As the editor of the Eastern Shore Cooperator, I am writing to address a request for a correction in an article entitled “Life As a Carrot,” written by Jude Major and published online on August 23, 2020, describing her experiences as a costumed crossing guard on Sunday mornings helping people back and forth across Hwy 7 between the Railway Museum/Farmers Market and the two food shops, Dobbit Bakehouse and Noor’s Mediterranean Cuisine.
In this article, she wrote, “MLA Kevin Murphy complained to a Market board member because I didn’t have a permit from the Department of Transportation and Infrastructure Development.”
MLA Kevin Murphy emailed the Cooperator asking for a correction to this article. In his email, he laid out the chronology of his interactions dealing with having a crossing guard at this location. Here is the full text of his email:
“I am troubled by the author’s characterisation of my recent interaction with an Eastern Shore Farmers Market Board Member as 'complained.' That is not my recollection of the conversation. I had a very meaningful, polite conversation with the Board Member in question out of genuine concern for the safety of all involved.
After a recent Sunday visit to the Eastern Shore Farmers Market at the Musquodoboit Harbour Railway Museum I observed the 'Carrot' stopping traffic in both directions on Highway 7, allowing pedestrians to cross.
A few days later, I had occasion to bump into an Eastern Shore Farmers Market Board Member, and our conversation turned to the Market, and its continued need/search for a permanent home. I reiterated my support for the Market and its efforts.

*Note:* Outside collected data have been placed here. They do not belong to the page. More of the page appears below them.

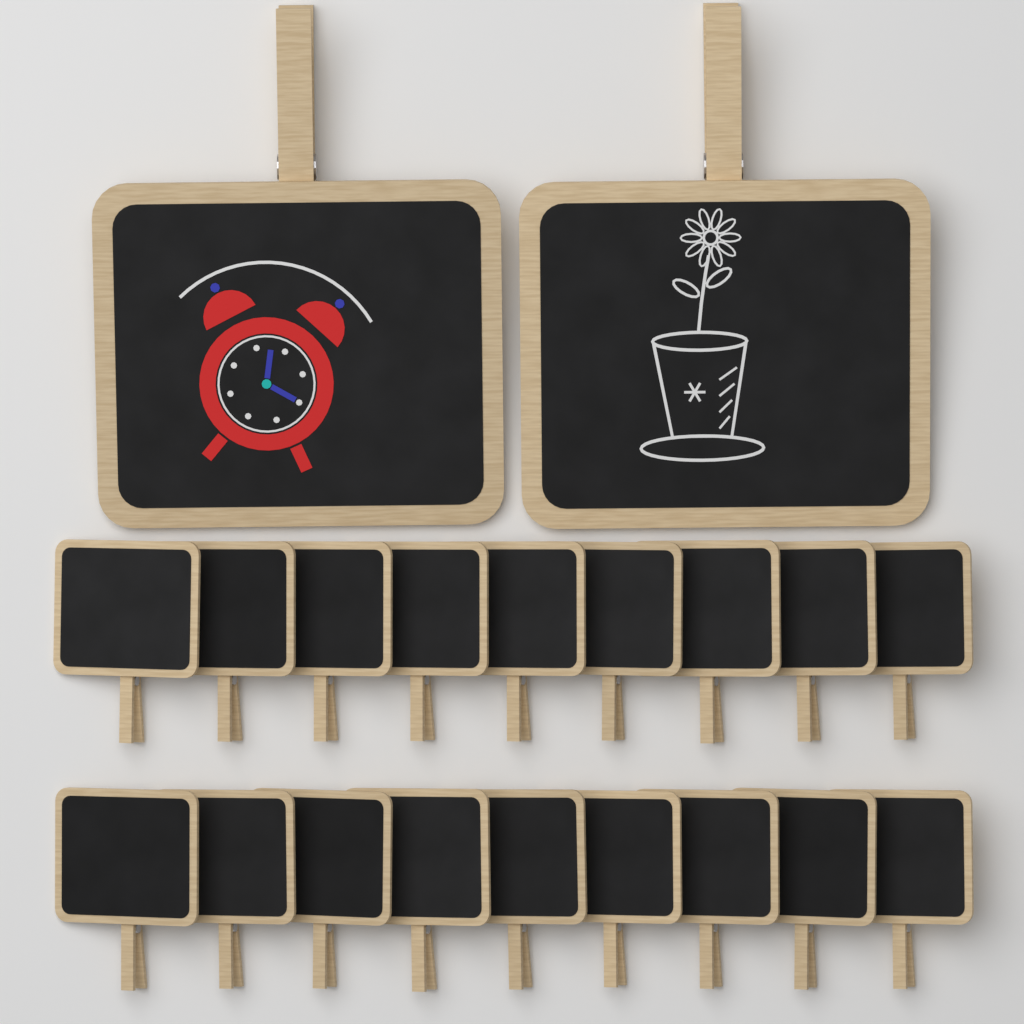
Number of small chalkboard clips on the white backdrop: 18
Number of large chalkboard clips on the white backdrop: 2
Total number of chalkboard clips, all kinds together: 20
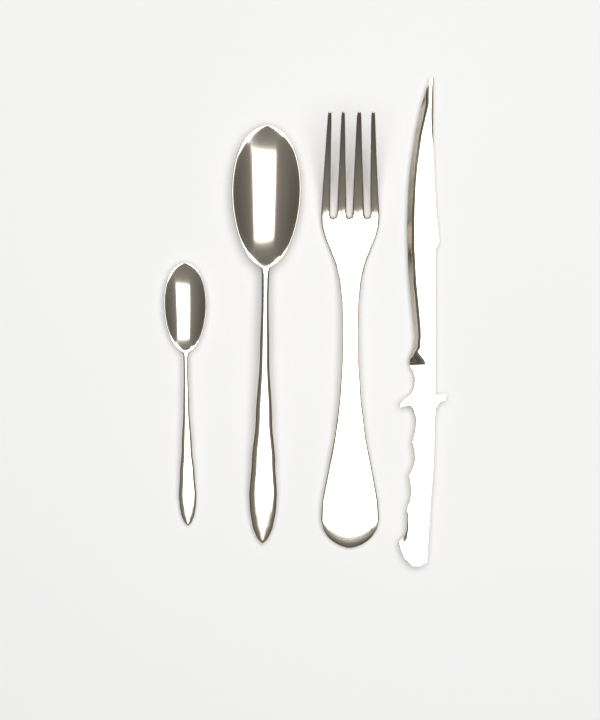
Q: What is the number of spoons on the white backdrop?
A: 2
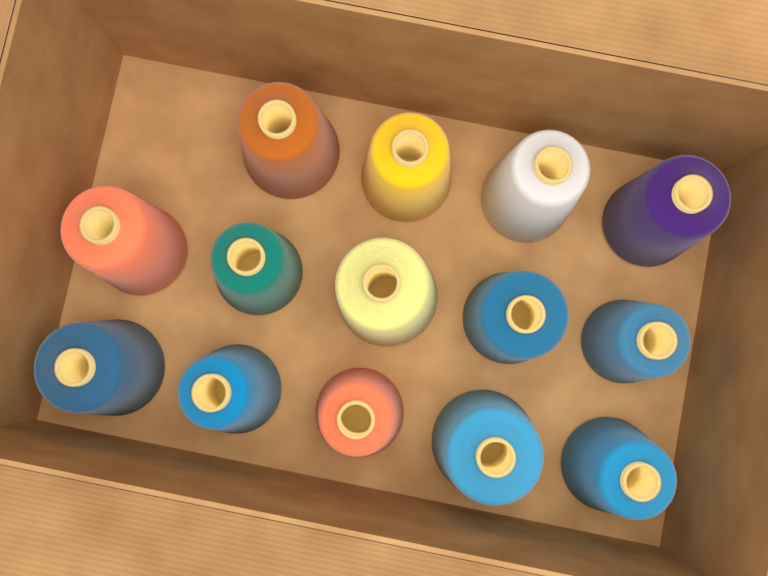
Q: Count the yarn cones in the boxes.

I mentioned my observations of 'the carrot' crossing guard and asked the Board Member if they knew if the Eastern Shore Farmers Market had a permit/permission/authorisation from HRM or the Nova Scotia Department of Transportation to stop traffic on a provincial roadway. The Board Member did not know the answer but committed to find out from the Board.
I mentioned that it would be important to find out ASAP as the Eastern Shore Farmers Market may be liable if there is an accident of any kind, and that obviously is a concern for all involved.
I provided the Board Member with the information on how to apply for special permits for provincial roadways, and the contact information for the appropriate channels at NS Dept of Transportation.
I offered to assist should the Board need anything further.
The Board Member was very appreciative of the information and committed to bring this to the Board ASAP.
I had no further follow up with the Eastern Shore Famers Market Board on this matter until the article entitled “Life As A Carrot” appeared online in the Eastern Shore Cooperator on August 23, 2020
August 24, 2020, I received a phone call from the Board Member with whom I had the conversation. The Board Member was very upset with the article’s misrepresentation of our conversation.
“I am disappointed that the Eastern Shore Cooperator did not reach out to me directly for comment on this topic, and chose instead to misrepresent my conversation with the Board Member in question by presenting what seems to be a third party opinion on a conversation they themselves were never part of.
“Since becoming MLA for Eastern Shore in 2013, I have no recollection of any media request from the Eastern Shore Cooperator that has not been replied to in a timely fashion. I received no media request from the Eastern Shore Cooperator to comment on this particular story. Had there been a request, I would have happily provided a statement.
“I have an expectation that media outlets will make an effort to present a balanced approach to all reporting, including all relevant sides to a story. To reference me as the MLA in the article, and characterise my conversation with another person as a “complaint” is unacceptable and I respectfully ask the Eastern Shore Cooperator, and the author of the article to issue a correction and apology ASAP to myself and the Board Member in question.
“PS: Should the Eastern Shore Cooperator want to do a balanced article on sidewalks, crosswalks, the relevant regulatory bodies and processes involved, and my efforts as MLA to support the various community efforts to improve pedestrian and motor vehicle safety on the Eastern Shore, I am happy to make myself available for an interview.”
Murphy is correct that he and his staff have always responded to our media requests in a timely fashion, and that he has been a supporter of the Market over the years. Murphy is also correct that the author of the piece was not part of the original conversation. As her editor, I assumed that whoever described this conversation to her either used the word “complained,” or some other similar language. But I did not think to call his office to check whether he might disagree with the characterization of his conversation in this article.
In dealing with controversial issues, I usually make sure to include direct quotes from all sides in an effort to be fair. And in seven years, I have yet to turn down a letter-to-the-editor correcting what we printed. In this case, it was a mistake not to check in and hear Murphy’s explanation. We will be printing this correction on our webpage immediately, and in the October print edition. Politicians have a right to expect media outlets to make an effort to avoid one-sided stories. I apologize for the error and will be more careful in the future.